WHAT IS EXPECTED: Every line of the data that includes "JSON" should be copied out.

[Collected data]
☆ ☆ ☆ ☆
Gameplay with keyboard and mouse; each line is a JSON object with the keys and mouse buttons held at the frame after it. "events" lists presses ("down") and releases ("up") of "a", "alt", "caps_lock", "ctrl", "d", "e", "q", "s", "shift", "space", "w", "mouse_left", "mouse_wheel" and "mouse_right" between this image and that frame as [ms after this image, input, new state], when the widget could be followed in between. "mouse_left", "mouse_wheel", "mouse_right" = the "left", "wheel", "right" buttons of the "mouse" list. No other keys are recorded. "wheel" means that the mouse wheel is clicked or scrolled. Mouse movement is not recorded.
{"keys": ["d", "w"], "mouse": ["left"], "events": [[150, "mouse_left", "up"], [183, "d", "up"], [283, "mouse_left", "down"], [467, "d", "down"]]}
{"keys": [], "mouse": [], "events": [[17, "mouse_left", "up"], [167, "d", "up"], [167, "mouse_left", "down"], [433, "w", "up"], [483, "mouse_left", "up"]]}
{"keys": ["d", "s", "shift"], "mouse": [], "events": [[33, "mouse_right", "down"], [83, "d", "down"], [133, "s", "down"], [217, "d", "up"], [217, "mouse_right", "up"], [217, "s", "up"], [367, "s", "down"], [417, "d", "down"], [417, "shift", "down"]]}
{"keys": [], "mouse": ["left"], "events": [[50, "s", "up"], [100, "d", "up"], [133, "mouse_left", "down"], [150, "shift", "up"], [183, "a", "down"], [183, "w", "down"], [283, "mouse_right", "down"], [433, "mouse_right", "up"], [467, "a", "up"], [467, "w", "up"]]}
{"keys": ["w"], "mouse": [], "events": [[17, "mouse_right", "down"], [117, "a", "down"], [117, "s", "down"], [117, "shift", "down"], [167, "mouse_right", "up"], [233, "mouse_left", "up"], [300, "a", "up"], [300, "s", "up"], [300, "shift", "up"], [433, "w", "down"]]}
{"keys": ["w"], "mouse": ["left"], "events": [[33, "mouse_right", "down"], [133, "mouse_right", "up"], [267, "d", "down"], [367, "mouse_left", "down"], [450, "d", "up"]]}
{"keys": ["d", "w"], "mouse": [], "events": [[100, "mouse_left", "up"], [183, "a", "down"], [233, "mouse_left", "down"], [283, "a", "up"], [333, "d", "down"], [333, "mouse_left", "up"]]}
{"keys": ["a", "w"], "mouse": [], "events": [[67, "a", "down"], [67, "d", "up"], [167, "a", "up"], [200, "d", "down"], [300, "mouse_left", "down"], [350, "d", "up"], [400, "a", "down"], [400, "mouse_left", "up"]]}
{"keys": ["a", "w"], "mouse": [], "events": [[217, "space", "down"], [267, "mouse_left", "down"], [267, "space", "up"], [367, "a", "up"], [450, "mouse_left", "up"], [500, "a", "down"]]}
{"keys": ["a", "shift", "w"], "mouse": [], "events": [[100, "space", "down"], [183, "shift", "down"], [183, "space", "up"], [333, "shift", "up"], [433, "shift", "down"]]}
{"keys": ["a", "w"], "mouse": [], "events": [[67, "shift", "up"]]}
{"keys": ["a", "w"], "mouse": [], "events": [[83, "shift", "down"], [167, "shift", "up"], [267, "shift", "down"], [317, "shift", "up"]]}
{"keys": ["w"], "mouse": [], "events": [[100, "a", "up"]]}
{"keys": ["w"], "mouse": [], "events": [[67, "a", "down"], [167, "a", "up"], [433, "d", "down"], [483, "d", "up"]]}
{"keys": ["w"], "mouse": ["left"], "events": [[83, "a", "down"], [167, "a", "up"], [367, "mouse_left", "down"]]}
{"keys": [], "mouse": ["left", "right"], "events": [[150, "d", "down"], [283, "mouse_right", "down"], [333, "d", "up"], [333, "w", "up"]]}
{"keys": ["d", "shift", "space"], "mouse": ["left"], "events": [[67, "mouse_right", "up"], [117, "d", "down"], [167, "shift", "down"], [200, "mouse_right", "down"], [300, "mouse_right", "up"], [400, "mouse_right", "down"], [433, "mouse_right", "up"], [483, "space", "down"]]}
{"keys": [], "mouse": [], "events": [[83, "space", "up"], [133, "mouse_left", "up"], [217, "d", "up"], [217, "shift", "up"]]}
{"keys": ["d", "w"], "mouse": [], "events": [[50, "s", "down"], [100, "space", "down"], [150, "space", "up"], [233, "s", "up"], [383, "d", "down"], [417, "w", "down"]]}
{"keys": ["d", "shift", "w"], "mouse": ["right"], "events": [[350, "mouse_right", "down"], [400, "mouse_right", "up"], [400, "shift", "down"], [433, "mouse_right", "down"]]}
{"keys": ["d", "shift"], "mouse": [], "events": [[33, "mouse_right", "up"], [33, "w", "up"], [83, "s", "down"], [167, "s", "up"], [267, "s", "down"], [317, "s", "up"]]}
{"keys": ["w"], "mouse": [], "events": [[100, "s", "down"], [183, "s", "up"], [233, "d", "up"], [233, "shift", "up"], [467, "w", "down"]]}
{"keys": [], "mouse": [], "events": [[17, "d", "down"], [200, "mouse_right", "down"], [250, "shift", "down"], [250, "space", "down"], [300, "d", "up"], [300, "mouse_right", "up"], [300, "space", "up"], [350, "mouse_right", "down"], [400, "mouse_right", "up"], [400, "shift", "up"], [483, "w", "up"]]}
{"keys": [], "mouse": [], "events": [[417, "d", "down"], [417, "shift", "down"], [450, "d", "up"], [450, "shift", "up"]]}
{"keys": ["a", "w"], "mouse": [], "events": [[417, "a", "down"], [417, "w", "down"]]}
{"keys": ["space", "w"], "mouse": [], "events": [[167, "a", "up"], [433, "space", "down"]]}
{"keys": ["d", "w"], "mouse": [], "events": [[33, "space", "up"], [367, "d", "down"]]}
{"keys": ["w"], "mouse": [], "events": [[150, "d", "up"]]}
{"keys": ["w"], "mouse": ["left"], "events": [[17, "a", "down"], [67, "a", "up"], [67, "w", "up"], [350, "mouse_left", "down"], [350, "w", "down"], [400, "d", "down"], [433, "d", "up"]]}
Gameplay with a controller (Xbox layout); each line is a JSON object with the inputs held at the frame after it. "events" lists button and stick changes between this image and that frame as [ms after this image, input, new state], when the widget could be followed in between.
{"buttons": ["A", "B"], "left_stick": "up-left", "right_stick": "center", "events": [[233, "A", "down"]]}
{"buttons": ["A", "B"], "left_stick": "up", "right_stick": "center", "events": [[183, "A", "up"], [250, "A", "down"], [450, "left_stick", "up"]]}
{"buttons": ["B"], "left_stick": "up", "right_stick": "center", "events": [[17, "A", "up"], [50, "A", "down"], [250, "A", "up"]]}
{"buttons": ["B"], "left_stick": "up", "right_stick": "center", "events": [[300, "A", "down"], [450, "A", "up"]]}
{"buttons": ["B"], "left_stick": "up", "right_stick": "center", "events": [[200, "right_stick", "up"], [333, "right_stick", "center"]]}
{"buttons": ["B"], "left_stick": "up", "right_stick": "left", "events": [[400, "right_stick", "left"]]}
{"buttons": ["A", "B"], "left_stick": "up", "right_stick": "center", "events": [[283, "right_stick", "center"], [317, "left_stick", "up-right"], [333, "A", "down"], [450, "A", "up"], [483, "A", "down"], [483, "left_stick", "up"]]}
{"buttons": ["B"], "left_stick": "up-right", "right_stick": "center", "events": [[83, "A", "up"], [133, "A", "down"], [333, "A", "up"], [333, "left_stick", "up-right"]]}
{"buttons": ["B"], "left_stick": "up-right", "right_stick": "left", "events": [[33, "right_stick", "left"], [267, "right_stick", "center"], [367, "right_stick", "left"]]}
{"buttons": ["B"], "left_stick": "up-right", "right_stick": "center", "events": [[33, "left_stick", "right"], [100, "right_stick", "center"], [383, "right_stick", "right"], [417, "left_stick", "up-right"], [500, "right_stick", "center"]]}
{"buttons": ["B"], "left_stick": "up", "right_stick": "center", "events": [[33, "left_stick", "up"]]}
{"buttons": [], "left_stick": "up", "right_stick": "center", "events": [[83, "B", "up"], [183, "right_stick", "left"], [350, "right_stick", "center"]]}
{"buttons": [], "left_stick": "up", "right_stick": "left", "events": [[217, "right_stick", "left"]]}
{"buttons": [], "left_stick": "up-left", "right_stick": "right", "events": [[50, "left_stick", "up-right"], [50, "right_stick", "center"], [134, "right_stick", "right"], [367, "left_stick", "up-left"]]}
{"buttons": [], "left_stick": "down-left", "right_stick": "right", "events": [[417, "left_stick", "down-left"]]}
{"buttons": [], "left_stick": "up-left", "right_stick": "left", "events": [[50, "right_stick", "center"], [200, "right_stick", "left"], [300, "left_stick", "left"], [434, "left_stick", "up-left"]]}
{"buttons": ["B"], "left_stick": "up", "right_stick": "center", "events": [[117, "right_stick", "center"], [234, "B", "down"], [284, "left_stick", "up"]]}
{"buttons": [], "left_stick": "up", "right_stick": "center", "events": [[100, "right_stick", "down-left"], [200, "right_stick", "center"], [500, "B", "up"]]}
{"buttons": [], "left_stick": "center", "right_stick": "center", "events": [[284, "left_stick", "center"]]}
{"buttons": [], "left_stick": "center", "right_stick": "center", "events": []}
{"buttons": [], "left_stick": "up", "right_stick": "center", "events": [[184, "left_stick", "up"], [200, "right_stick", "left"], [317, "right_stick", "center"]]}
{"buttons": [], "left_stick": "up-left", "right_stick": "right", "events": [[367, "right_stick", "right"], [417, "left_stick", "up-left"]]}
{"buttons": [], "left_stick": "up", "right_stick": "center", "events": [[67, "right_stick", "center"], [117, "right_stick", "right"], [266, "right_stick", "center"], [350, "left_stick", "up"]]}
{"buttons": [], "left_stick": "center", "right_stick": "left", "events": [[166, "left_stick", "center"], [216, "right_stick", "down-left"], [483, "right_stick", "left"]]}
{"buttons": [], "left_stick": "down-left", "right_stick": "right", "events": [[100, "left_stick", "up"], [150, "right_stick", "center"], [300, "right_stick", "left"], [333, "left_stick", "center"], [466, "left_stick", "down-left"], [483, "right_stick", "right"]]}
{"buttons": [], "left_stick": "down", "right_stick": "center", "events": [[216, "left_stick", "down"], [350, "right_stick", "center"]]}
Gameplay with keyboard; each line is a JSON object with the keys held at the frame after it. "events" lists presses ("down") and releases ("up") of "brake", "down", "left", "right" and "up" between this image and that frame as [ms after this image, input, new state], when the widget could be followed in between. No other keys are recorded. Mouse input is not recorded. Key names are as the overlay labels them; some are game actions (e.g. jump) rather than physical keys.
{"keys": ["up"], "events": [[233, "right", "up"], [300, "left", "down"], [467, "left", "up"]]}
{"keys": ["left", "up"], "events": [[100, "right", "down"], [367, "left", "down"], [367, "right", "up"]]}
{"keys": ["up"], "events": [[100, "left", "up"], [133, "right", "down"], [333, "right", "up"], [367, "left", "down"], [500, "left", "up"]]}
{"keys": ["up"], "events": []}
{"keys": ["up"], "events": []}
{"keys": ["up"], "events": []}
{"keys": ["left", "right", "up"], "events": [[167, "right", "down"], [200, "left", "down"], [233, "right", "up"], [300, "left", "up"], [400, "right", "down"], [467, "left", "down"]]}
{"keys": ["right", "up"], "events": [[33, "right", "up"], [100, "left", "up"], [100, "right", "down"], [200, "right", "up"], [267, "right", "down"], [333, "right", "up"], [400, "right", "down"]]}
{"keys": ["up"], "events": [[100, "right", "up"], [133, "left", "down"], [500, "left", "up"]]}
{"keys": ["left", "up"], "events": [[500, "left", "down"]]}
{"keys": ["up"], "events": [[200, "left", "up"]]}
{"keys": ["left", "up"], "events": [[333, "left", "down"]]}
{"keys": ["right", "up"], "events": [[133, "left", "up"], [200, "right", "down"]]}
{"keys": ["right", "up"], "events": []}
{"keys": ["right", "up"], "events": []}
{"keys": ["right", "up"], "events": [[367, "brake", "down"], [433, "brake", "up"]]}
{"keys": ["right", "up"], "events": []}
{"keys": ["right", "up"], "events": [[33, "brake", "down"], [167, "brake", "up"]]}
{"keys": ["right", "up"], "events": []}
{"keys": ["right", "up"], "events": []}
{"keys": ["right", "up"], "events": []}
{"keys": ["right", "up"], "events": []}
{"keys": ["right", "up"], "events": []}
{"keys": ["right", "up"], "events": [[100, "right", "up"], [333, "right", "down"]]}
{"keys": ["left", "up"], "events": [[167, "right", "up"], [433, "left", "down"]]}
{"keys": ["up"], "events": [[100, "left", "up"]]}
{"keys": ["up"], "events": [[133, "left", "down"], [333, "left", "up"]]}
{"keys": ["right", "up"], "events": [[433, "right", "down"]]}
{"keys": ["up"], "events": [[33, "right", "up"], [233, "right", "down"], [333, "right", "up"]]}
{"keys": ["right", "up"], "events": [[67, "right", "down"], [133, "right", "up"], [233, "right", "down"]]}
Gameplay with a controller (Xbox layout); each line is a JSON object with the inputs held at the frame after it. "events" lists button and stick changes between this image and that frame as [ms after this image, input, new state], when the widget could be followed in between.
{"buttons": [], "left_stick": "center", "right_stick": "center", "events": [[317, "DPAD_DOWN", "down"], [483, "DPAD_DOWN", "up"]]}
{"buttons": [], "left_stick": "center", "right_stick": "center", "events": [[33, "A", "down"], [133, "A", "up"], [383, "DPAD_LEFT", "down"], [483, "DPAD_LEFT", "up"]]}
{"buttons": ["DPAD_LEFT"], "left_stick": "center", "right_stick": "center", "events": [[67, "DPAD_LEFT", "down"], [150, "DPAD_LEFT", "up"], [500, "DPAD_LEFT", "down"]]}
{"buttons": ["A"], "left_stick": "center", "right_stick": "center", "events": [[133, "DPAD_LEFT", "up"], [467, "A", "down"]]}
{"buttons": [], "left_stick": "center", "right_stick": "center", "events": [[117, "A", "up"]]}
☆ ☆ ☆ ☆
SOLUTION FOR THIS PROBLEM:
Gameplay with keyboard and mouse; each line is a JSON object with the keys and mouse buttons held at the frame after it. "events" lists presses ("down") and releases ("up") of "a", "alt", "caps_lock", "ctrl", "d", "e", "q", "s", "shift", "space", "w", "mouse_left", "mouse_wheel" and "mouse_right" between this image and that frame as [ms after this image, input, new state], when the widget could be followed in between. "mouse_left", "mouse_wheel", "mouse_right" = the "left", "wheel", "right" buttons of the "mouse" list. No other keys are recorded. "wheel" means that the mouse wheel is clicked or scrolled. Mouse movement is not recorded.
Gameplay with a controller (Xbox layout); each line is a JSON object with the inputs held at the frame after it. "events" lists button and stick changes between this image and that frame as [ms after this image, input, new state], when the widget could be followed in between.
Gameplay with keyboard; each line is a JSON object with the keys held at the frame after it. "events" lists presses ("down") and releases ("up") of "brake", "down", "left", "right" and "up" between this image and that frame as [ms after this image, input, new state], when the widget could be followed in between. No other keys are recorded. Mouse input is not recorded. Key names are as the overlay labels them; some are game actions (e.g. jump) rather than physical keys.
Gameplay with a controller (Xbox layout); each line is a JSON object with the inputs held at the frame after it. "events" lists button and stick changes between this image and that frame as [ms after this image, input, new state], when the widget could be followed in between.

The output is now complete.